A friend recently posed the question “How do you show grace and still hold someone accountable for their sins? And is it possible to do both?”
It’s not an easy answer to give. If we say we will give someone grace then there the misunderstanding that we are giving the transgressor carte blanche to make as many mistakes as they want to make. On the other hand, if we hold someone accountable there is the idea of dragging someone across hot coals and cut glass to make them penitent of their behavior.
I believe Scripture speaks of giving the wrong doer both. As a new believer I felt such shame, sorrow, and regret for my actions prior to my accepting Christ. I felt like I had to “earn” His grace and show that I was changed, that I was worthy of the grace and forgiveness He had given to me. Boy, was I wrong.
I started to study the verses commonly called the Romans Road which took me to verses like Romans 3:23, for all have sinned and fall short of the glory of God, and Romans 3:10 which says As it is written: “There is no one righteous, not even one; so in otherwords, there was nothing I was going to do that was going to make God love me more, or prove that deserved the grace I received. That was the point — Ephesians 2:8-9 says so, For it is by grace you have been saved, through faith—and this is not from yourselves, it is the gift of God— not by works, so that no one can boast.
As to accountability– that is a tricky one to handle well when dealing with someone who has sinned. We have a tendency to want to pass judgment over their actions, declaring often “I wouldn’t do that.” Well, maybe you wouldn’t, but I am sure there is something you would do that the other person wouldn’t do — it doesn’t make your sin any cleaner than than theirs– just different.
I am reminded of the best example of accountable grace from one of my favorite stories in the Gospels. John 8 shows Jesus holding the woman caught in adultery accountable to her sin, but He also offers her grace. He agrees with the Pharisees that the punishment for adultery is to be stoned, but He turns the Law on it’s ear when He says, “Let him who is without sin cast the first stone.” When each person leaves, Jesus turns to her and says, “Where are your accusers? Has no one condemned you?” She tells Him that they have left. Jesus responds with one of the most grace filled commands, “Then neither do I condemn you,” Jesus declared. “Go now and leave your life of sin.” He doesn’t say her behavior was acceptable, but He also doesn’t make her earn the grace He offers.

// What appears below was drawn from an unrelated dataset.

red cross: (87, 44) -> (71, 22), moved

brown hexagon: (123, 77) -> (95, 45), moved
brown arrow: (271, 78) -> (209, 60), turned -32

We are not called to judge– but we do– all too often. However, calling someone out for their behavior is not judging either. It is the reality of holding our brothers and sisters in Christ to the higher standard set by Christ Himself. We need to encourage our brothers and sisters to be honest with God about our failings so we can grow in Christ-likeness while at the same time not dragging each other over the hot coals.
Jesus died “once for all” for our sins. We don’t need to “nail” each other for our sins.
Grace, grace, God’s grace,
Grace that will pardon and cleanse within;
Grace, grace, God’s grace,
Grace that is greater than all our sin.